Полина осталась одна. Сознание ее еще плыло, к тому же боль внизу живота сделалась ощутимой. Слова Неволина о том, что все у нее впереди, казались ей зловещими, но сейчас она не находила в себе сил вдумываться в них. Даже на то, чтобы попросить, потребовать принести ей ребенка, сил у нее не было тоже.
«Их правда нет… – закрыв глаза, подумала она. – Нет сил, ушли. И откуда же мне их брать теперь? Не знаю».
«Как все-таки это глупо, отнять имя у города, чтобы отметить какого-то… Кто он такой вообще, этот Киров? Да не все ли равно!»

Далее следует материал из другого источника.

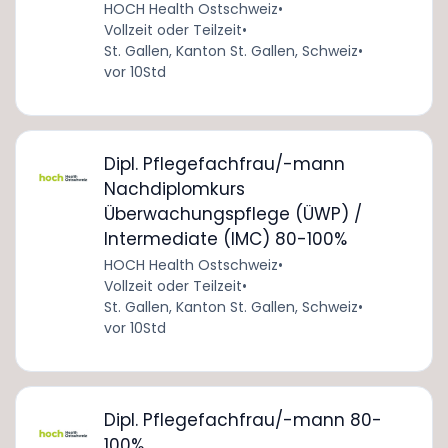
HOCH Health Ostschweiz
•
Vollzeit oder Teilzeit
•
St. Gallen, Kanton St. Gallen, Schweiz
•
vor 10Std
Dipl. Pflegefachfrau/-mann
Nachdiplomkurs
Überwachungspflege (ÜWP) /
Intermediate (IMC) 80-100%
HOCH Health Ostschweiz
•
Vollzeit oder Teilzeit
•
St. Gallen, Kanton St. Gallen, Schweiz
•
vor 10Std
Dipl. Pflegefachfrau/-mann 80-
100%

Вот уж это ей точно было все равно. Полина лишь мимолетно отметила, что название Вятка звучит гораздо красивее, чем Киров. Но существенным ей представлялось только одно: как долго придется здесь оставаться и подействует ли ее угроза. Она была настроена более чем решительно, и, кажется, Неволин это понял. Но вот сумел ли объяснить своему начальству… А может, никому он уже ничего объяснять не должен, потому что сам начальство и есть. Что ж, подождем, что будет дальше.
Полина вспомнила, как он смотрел на нее, стоящую у окна в вагонном тамбуре и лихорадочно бросающую ему в лицо:
– Убью, Неволин. Что тебя мне не жаль, уж поверь. И учти, себя мне не жаль тоже. Вы у меня все отняли, не только ребенка, хоть это ты понимаешь? Выжгли вы меня. Да, сама виновата, но какая теперь разница? Меня больше нет. Пустая оболочка. Избавиться от нее ничего мне не стоит. Еще раз тебя увижу – избавлюсь.